Records for this exercise -
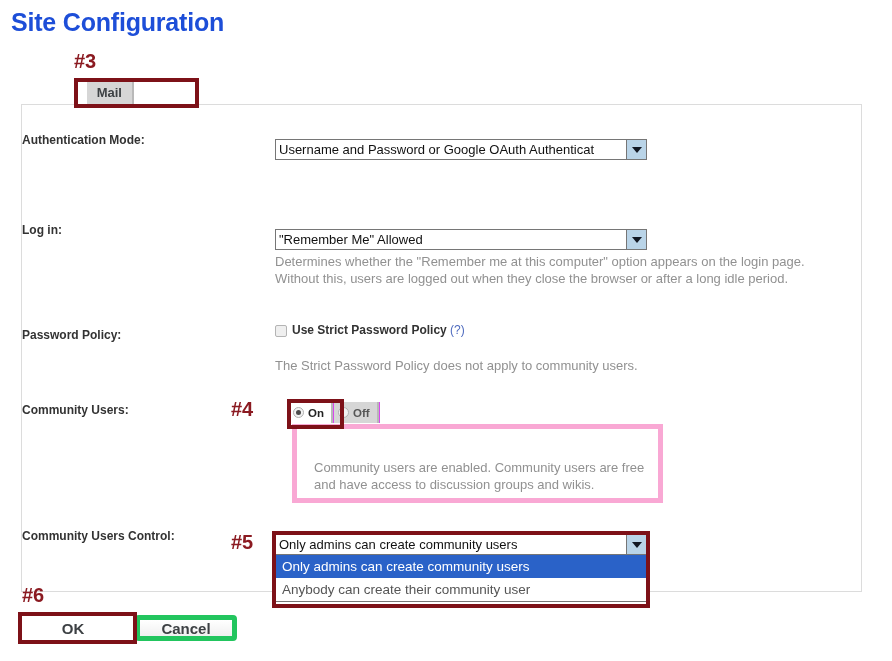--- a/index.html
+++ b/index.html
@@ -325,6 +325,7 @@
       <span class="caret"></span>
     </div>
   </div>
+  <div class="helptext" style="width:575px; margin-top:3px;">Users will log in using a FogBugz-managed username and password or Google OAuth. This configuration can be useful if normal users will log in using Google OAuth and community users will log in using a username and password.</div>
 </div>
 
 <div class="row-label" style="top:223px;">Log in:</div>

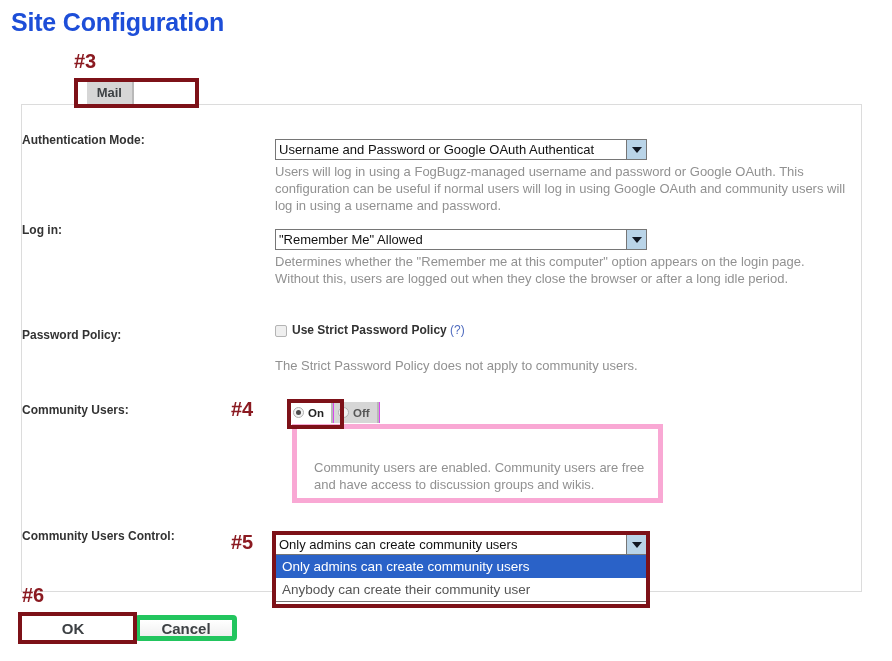--- a/index.html
+++ b/index.html
@@ -201,7 +201,7 @@
     display: flex;
     align-items: center;
     padding: 0 7px 0 4px;
-    border-right: 3px solid #d946ef;
+    border-right: 6px solid #d946ef;
     box-sizing: border-box;
     position: relative;
     background: #d6d6d6;

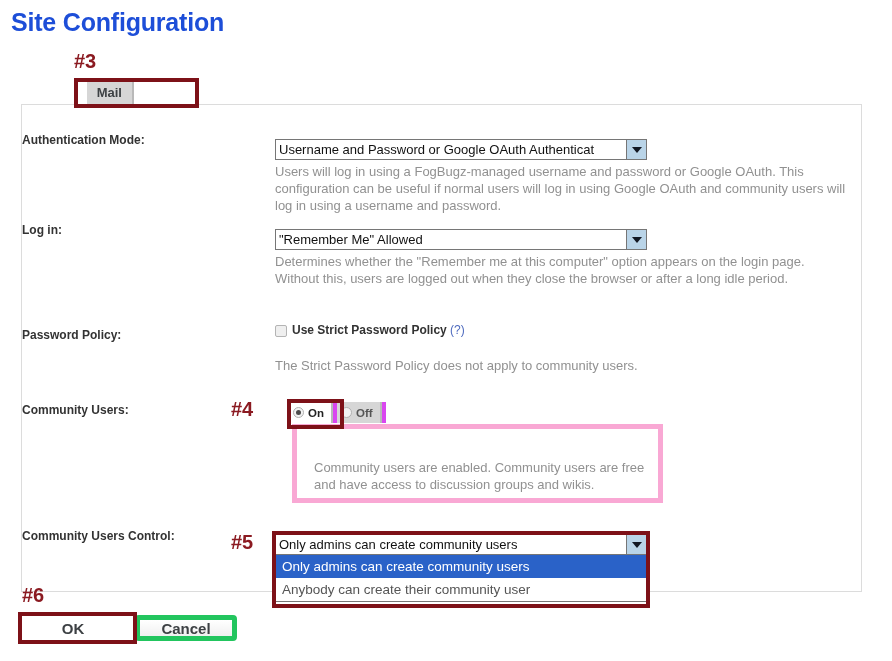--- a/index.html
+++ b/index.html
@@ -247,11 +247,11 @@
   
   #community-info {
     position: absolute;
-    left: 292px;
+    left: 272px;
     top: 424px;
     width: 371px;
-    height: 79px;
-    border: 5px solid #f9a8d4;
+    height: 100px;
+    border: 1px solid #f9a8d4;
     box-sizing: border-box;
     background: #ffffff;
   }

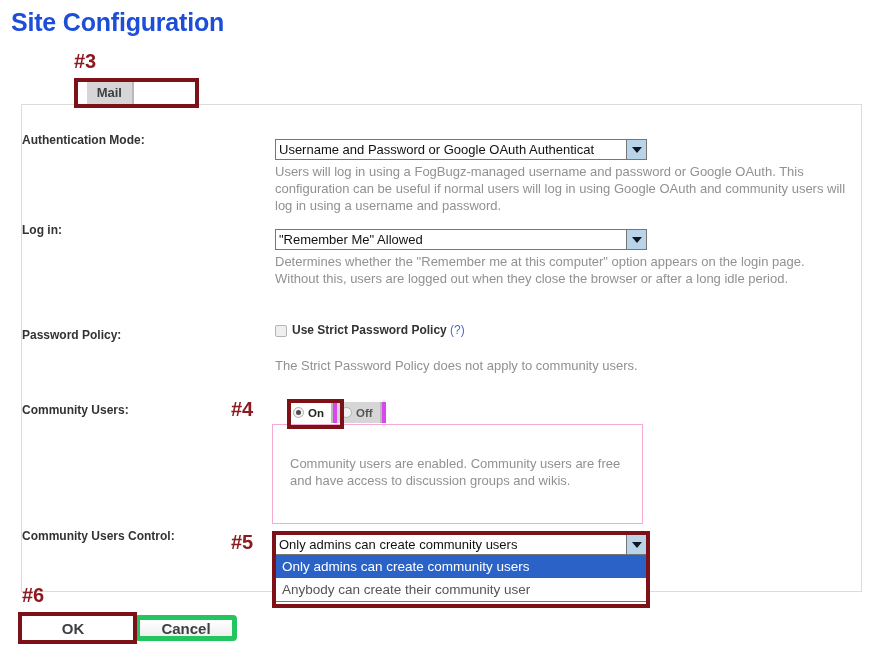--- a/index.html
+++ b/index.html
@@ -273,7 +273,7 @@
   .btn {
     height: 26px;
     min-width: 102px;
-    border: 5px solid #22c55e;
+    border: 3px solid #22c55e;
     border-radius: 4px;
     background: linear-gradient(#ffffff, #f0f0f0);
     font-family: "Liberation Sans", sans-serif;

Required work - Please copy each line of the records above in which the word "solid" can be found.

Result below -
-    border-right: 3px solid #d946ef;
+    border-right: 6px solid #d946ef;
-    border: 5px solid #f9a8d4;
+    border: 1px solid #f9a8d4;
-    border: 5px solid #22c55e;
+    border: 3px solid #22c55e;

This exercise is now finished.